Part of a data file

%%

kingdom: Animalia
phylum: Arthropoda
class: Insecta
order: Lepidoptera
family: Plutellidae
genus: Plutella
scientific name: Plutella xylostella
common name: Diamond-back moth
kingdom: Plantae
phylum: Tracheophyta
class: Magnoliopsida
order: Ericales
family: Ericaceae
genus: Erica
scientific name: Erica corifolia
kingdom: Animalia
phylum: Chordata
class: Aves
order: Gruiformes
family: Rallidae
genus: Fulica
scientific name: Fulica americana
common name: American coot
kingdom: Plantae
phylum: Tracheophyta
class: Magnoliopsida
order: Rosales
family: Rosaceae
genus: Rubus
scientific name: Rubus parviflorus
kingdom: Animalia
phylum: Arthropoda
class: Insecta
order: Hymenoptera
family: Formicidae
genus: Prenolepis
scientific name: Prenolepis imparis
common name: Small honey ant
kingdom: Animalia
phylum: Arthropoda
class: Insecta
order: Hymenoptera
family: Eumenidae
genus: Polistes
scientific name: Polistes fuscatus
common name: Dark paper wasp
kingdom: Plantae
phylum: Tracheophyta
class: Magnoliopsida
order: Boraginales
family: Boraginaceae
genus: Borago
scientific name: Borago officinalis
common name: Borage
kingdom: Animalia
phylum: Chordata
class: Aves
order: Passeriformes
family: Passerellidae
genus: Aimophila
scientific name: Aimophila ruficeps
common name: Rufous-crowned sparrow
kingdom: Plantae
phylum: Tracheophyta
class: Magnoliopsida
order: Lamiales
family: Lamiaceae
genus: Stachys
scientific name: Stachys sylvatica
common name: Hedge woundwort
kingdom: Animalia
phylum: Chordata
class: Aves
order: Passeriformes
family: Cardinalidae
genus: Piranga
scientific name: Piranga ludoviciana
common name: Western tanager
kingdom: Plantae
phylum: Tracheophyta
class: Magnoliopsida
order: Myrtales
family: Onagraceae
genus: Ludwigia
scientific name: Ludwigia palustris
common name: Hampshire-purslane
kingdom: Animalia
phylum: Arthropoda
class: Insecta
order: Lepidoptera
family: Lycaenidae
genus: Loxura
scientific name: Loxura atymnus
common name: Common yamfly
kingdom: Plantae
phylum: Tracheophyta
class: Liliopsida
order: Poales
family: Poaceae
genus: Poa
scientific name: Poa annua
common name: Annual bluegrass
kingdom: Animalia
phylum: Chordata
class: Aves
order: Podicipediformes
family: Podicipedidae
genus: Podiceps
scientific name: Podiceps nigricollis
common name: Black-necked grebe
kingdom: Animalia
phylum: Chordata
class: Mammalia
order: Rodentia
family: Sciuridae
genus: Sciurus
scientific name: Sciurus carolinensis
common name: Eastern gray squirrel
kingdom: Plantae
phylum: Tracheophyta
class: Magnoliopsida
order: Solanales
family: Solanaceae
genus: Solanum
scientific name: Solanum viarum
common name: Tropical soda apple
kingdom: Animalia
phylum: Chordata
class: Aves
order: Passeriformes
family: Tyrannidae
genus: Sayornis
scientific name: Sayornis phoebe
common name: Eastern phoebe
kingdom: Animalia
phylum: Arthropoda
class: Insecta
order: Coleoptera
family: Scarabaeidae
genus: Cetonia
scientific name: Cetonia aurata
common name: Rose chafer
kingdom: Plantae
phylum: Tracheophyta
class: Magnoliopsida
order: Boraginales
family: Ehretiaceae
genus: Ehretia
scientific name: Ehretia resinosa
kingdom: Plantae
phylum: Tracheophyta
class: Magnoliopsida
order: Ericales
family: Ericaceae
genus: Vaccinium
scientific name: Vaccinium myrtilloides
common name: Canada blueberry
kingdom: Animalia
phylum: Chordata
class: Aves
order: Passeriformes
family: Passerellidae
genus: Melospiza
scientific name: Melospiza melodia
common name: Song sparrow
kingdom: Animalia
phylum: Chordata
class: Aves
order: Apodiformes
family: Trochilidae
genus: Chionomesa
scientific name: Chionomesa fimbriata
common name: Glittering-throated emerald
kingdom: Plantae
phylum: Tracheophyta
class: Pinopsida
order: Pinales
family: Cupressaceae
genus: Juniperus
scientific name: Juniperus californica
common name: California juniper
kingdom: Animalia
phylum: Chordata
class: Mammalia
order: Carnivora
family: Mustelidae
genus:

%%

Format the lines from the one with "scientific name: Melospiza melodia" up to and including the one with "family: Mustelidae" as a JSON list of strings, with one string per line and any blank lines left out.

- [REPLY]
[
  "scientific name: Melospiza melodia",
  "common name: Song sparrow",
  "kingdom: Animalia",
  "phylum: Chordata",
  "class: Aves",
  "order: Apodiformes",
  "family: Trochilidae",
  "genus: Chionomesa",
  "scientific name: Chionomesa fimbriata",
  "common name: Glittering-throated emerald",
  "kingdom: Plantae",
  "phylum: Tracheophyta",
  "class: Pinopsida",
  "order: Pinales",
  "family: Cupressaceae",
  "genus: Juniperus",
  "scientific name: Juniperus californica",
  "common name: California juniper",
  "kingdom: Animalia",
  "phylum: Chordata",
  "class: Mammalia",
  "order: Carnivora",
  "family: Mustelidae"
]